Затем содержимое ямки тщательно перемешали, чтобы оно превратилось в однородную
массу. Пигмеи свернули листья совочками и быстро опустошили ямку. По их круглым
маленьким лицам, совершенно лишенным характерных негроидных черт, разлилось
огромное наслаждение…
У Германа при виде этой трапезы сухо стало во рту, ужасно
захотелось пить. Алесан, сохраняя приличествующий королю невозмутимый вид,
проговорил, почти не разжимая губ, по-русски:
– Пигмеи не умеют сохранять соль и, заполучив, съедают ее
всю. И на здоровье! За этот пакет они отдали нам пять отличных м`мбва м`кубва!
Это было другое название басенджи: прыгающие вверх. Немые
собаки таким образом предупреждали хозяина об опасности или сообщали: можно
идти собирать трофеи. Великолепные охотники, басенджи в одиночку загоняли
мелких лесных антилоп: сонду, ленду, мболоку, синдула – всех не перечесть.

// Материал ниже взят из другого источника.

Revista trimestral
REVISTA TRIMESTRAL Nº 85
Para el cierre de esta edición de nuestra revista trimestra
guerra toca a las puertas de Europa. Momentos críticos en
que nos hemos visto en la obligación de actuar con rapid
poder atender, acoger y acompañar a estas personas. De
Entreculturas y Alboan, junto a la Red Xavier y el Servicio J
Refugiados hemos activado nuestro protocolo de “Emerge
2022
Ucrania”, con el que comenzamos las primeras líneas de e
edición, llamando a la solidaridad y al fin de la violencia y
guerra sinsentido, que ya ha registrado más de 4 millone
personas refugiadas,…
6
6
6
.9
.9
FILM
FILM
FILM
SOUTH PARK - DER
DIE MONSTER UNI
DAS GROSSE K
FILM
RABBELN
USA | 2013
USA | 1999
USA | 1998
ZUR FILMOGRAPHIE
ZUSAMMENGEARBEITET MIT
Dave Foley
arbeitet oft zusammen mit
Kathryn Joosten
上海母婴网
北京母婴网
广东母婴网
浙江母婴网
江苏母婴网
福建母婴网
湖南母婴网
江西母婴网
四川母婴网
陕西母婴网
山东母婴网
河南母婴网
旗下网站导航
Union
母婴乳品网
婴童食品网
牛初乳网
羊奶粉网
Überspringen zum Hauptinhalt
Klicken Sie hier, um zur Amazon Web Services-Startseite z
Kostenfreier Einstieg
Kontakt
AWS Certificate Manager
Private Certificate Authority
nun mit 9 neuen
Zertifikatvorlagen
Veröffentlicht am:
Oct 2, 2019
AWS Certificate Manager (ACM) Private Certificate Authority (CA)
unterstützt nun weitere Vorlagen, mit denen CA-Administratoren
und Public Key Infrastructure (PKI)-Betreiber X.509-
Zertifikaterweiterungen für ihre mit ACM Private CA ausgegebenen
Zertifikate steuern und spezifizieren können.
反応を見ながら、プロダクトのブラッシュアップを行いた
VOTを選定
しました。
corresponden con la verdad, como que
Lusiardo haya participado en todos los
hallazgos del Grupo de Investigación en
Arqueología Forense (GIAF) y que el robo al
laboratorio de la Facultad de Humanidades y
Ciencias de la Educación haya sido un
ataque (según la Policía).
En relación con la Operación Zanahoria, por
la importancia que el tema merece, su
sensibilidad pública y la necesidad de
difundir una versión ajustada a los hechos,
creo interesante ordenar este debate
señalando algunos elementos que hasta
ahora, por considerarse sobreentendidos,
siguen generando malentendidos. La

Однако на той охоте, куда шли сейчас Герман и Алесан, ловчие качества басенжди
едва ли пригодятся.
Охотники шли на тигра. Нет, не ради драгоценной шкуры,
которую вождь, к примеру, желал бы подарить своему высокому белому другу. Это
был тигр-людоед, а первое право защищать свой народ от опасности принадлежало
именно королю.
Тигр-людоед! С точки зрения охотника, существо
исключительное. Тигр, конечно, может разозлиться на человека и убить его, но не
станет есть, потому что не в силах побороть врожденный страх перед запахом
человека.
Однако…
В трех милях от «столицы» Алесана лежала маленькая
деревушка; на окраине ее жил с молодой женой владелец маниокового поля. Сутки
назад, ближе к полуночи, из джунглей выскочил тигр и, сломав дверь хижины
ударом лапы, схватил бедную женщину за ногу и уволок в ночь. Муж ее лишился
сознания. Шок был настолько силен, что прошло немало времени, прежде чем
крестьянин очнулся и смог сообщить о беде соседям, которые тотчас послали
вестника к королю.
Теперь рыдающий муж неотступно тащился за охотниками. Алесан
пытался убедить беднягу вернуться домой, но ничто не могло заставить его уйти.
Охотники шли еще час с небольшим, пока следы тигра вдруг не
оборвались среди низкорослого кустарника. О засаде в таком месте нечего и
думать. Деревья, на которых можно замаскировать помост, поблизости не росли. Да
и людоеда не возьмешь на обычную приманку в виде связанного козленка.
– Он слишком дерзок, – пробормотал Алесан, когда пошли
обратно к деревне, – и его погубит собственная дерзость.